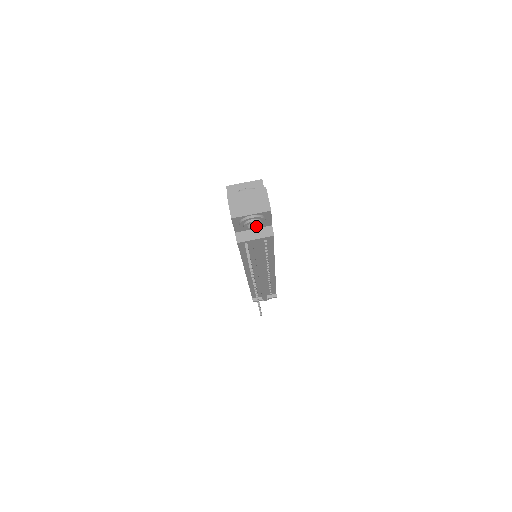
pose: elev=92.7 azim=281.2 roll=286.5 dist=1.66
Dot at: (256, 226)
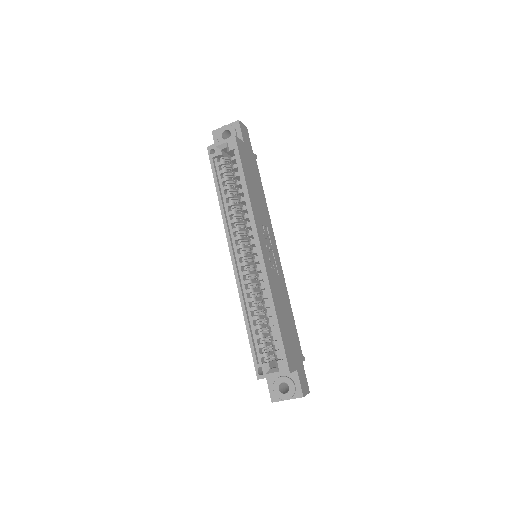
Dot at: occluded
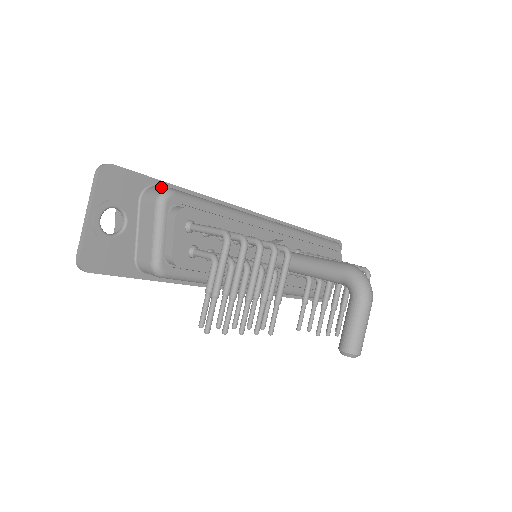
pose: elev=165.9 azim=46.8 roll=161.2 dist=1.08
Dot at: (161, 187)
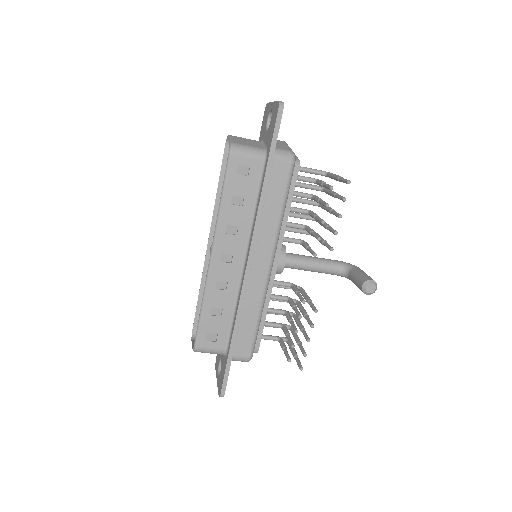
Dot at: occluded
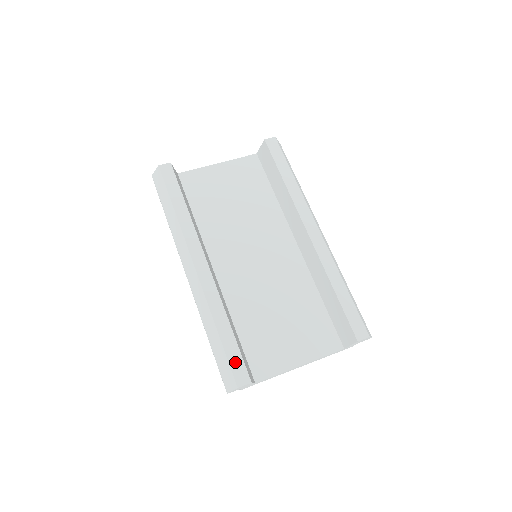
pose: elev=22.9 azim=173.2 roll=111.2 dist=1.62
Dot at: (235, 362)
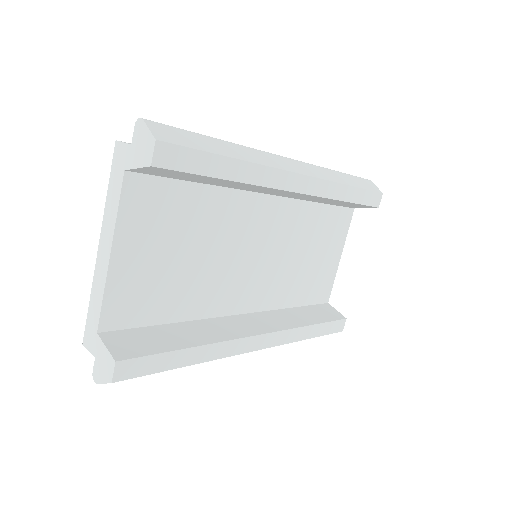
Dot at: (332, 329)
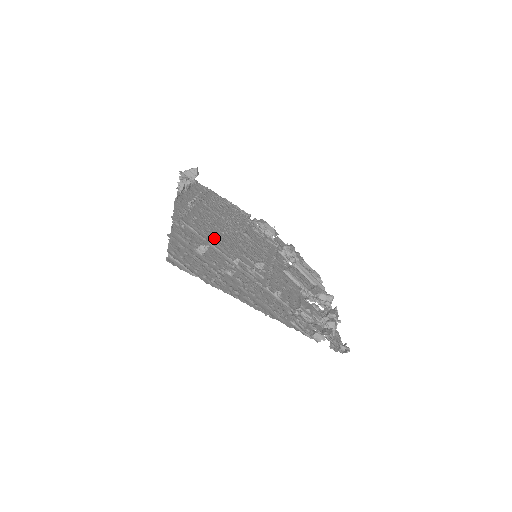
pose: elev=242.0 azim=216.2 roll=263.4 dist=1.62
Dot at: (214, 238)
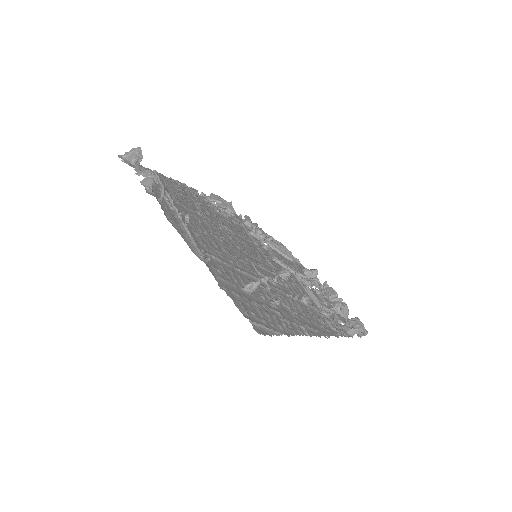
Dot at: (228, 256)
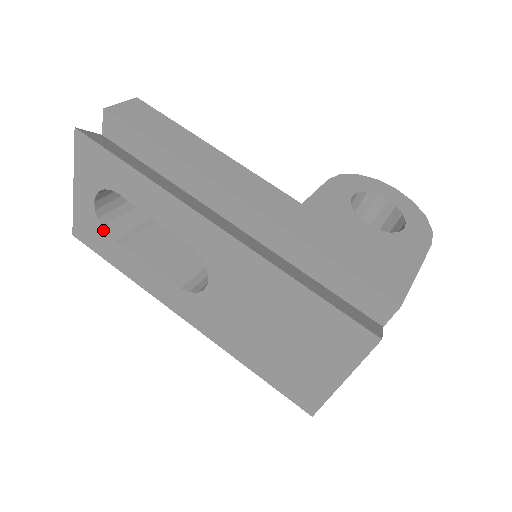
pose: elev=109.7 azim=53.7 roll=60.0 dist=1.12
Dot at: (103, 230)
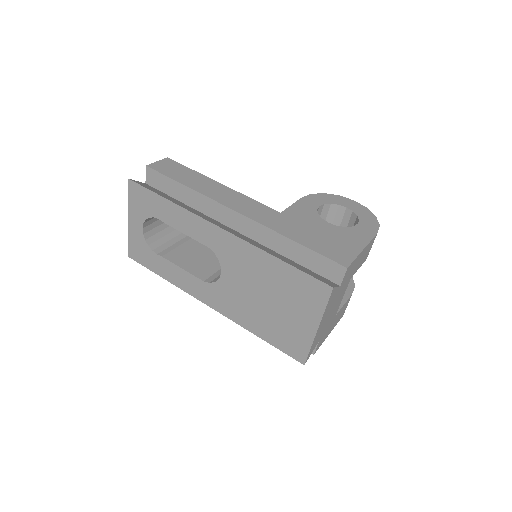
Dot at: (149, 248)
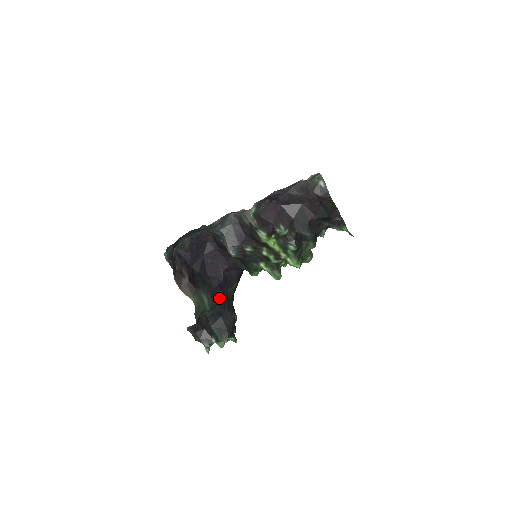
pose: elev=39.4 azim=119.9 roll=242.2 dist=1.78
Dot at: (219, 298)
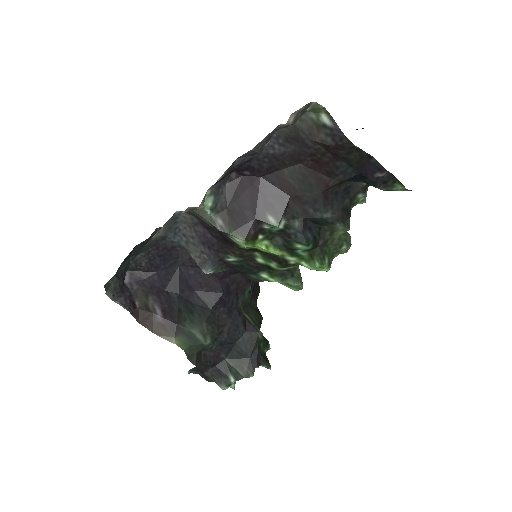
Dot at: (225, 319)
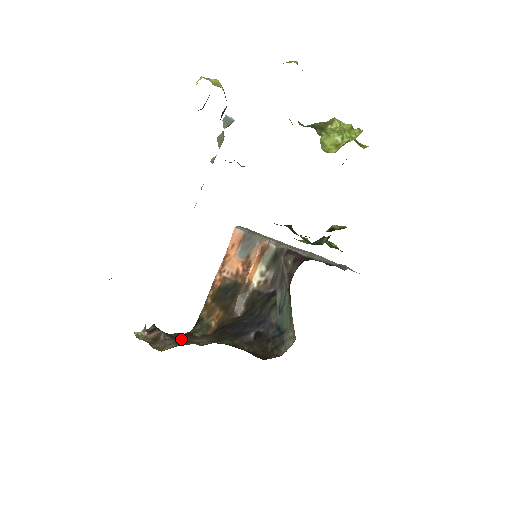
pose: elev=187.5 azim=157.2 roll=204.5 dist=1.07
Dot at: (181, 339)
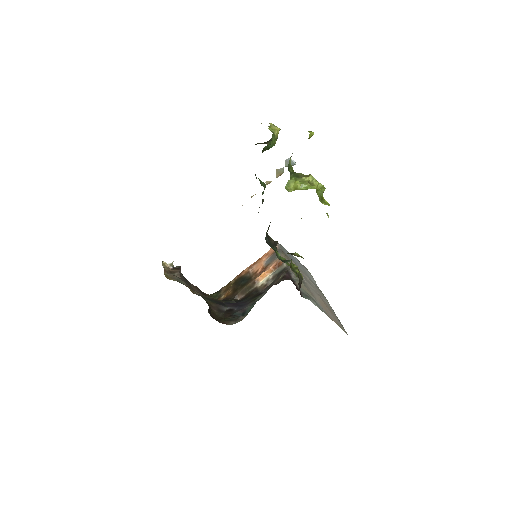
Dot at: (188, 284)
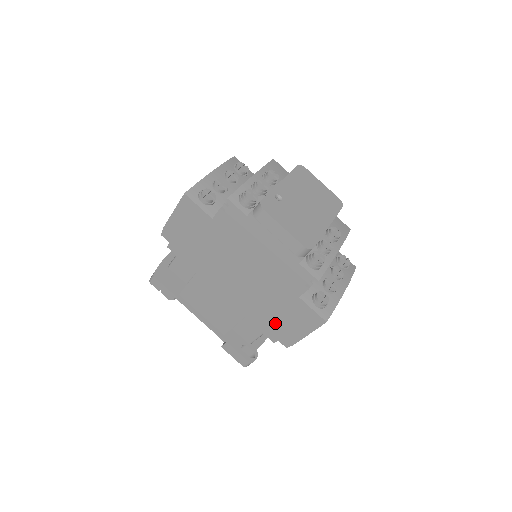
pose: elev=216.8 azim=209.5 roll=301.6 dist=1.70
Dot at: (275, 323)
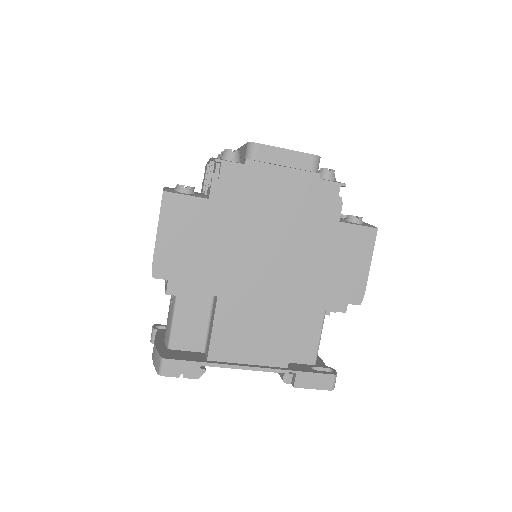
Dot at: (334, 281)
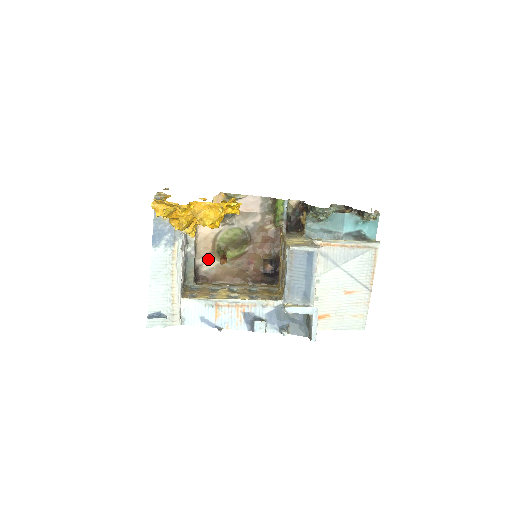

--

* WHAT THE EXERCISE ASKS *
Reproduce all of the rows above verbatim, line by line, and omit the pictures from your copy.

* WRITTEN RESPONSE *
pose: elev=92.7 azim=281.2 roll=286.5 dist=1.66
Dot at: (256, 226)
Dot at: occluded
pose: elev=165.9 azim=46.8 roll=161.2 dist=1.08
Dot at: (161, 187)
Dot at: occluded
pose: elev=22.9 azim=173.2 roll=111.2 dist=1.62
Dot at: (235, 362)
Dot at: (332, 329)
pose: elev=242.0 azim=216.2 roll=263.4 dist=1.62
Dot at: (214, 238)
Dot at: (228, 256)
pose: elev=109.7 azim=53.7 roll=60.0 dist=1.12
Dot at: (103, 230)
Dot at: (149, 248)
pose: elev=39.4 azim=119.9 roll=242.2 dist=1.78
Dot at: (219, 298)
Dot at: (225, 319)
pose: elev=187.5 azim=157.2 roll=204.5 dist=1.07
Dot at: (181, 339)
Dot at: (188, 284)
pose: elev=216.8 azim=209.5 roll=301.6 dist=1.70
Dot at: (275, 323)
Dot at: (334, 281)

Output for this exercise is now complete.